Existing infrastructure is playing an increasingly important role
The cleantech company now has three decades of experience making solar panels and currently employs more than 800 people across Europe. In 2022, it acquired Utrecht based battery storage specialist REConvert for an undisclosed sum, establishing a Dutch subsidiary.
Solarwatt CEO Detlef Neuhaus believes that a rethink of photovoltaics will be essential for Germany’s transition to clean energy, seeing an untapped potential in the infrastructure already in place.
“Already closed areas such as parking lots, paths and roads play an increasingly important role,” says Neuhaus said. “We are proud to have been able to contribute to the success of this innovative pilot project.”

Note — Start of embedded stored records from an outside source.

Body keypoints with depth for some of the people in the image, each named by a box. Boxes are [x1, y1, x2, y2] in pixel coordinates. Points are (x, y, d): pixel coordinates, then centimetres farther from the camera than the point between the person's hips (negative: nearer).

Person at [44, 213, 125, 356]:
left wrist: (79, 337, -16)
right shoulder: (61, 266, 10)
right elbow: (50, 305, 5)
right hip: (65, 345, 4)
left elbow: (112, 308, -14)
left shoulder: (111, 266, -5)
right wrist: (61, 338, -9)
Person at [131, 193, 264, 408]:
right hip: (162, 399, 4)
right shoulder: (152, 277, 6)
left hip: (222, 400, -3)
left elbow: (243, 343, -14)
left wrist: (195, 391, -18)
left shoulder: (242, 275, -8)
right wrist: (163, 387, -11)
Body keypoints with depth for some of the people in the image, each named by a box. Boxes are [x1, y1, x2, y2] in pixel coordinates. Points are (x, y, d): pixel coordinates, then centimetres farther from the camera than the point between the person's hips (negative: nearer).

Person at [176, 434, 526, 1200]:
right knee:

The modules used in the bike path project have general technical approval from the German Institute for Building Technology (DIBt). This means that they can be used for both private and public projects without any restrictions, without having to be tested on a case-by-case basis.
Neighborhood stadium on solar energy
The trial cycle path is now located near the football stadium of SC Freiburg. The arena is already equipped with a 2.4 MW solar panel roof, courtesy of approximately 6,000 heterojunction solar modules from Swiss manufacturer Meyer Burger.

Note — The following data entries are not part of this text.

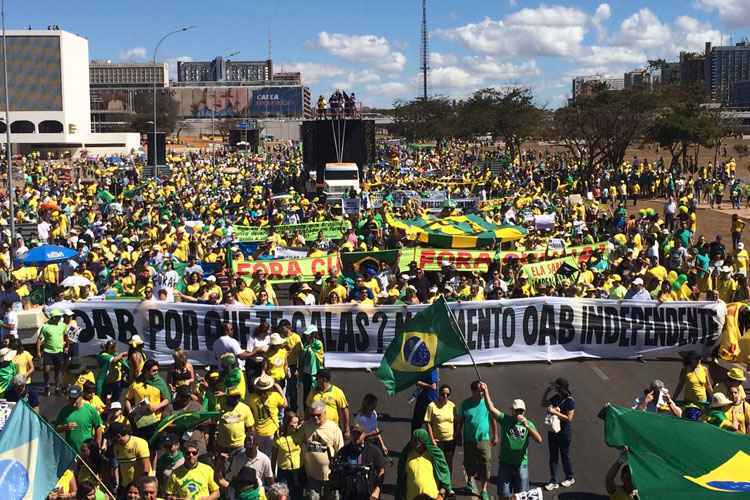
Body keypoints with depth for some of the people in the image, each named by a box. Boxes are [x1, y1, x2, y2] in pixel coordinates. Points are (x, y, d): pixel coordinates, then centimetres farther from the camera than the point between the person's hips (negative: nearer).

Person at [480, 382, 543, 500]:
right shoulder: (505, 420, -1)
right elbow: (491, 408, -13)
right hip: (505, 463, -1)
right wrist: (486, 391, -18)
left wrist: (527, 426, -25)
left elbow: (539, 440, -13)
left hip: (521, 464, 1)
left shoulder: (528, 424, 1)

This makes it the third largest installation of solar panels on any stadium in the world. (The largest is from Turkish Süper Lig football club Galatasaray’s home arena Nef Stadium, which consists of more than 10,000 panels.)
The potential for much longer paths under PV roofs
This may be Europe’s first bike path with a solar panel roof (with the exception of a few projects where the path itself is covered with PV panels). However, since 2014, South Korea has had a 9 km bike path with a roof made of solar panels.
This 4 meter wide track runs in the middle of an eight-lane highway and connects the cities of Daejeon and Sejong. The 7,502 solar panels are capable of producing 2,200 MWh per year – the equivalent of about 600 households, according to the Ministry of Land, Infrastructure and Transport. Several other Korean cities have implemented the technology, but this remains the longest and most energy-generating project to date.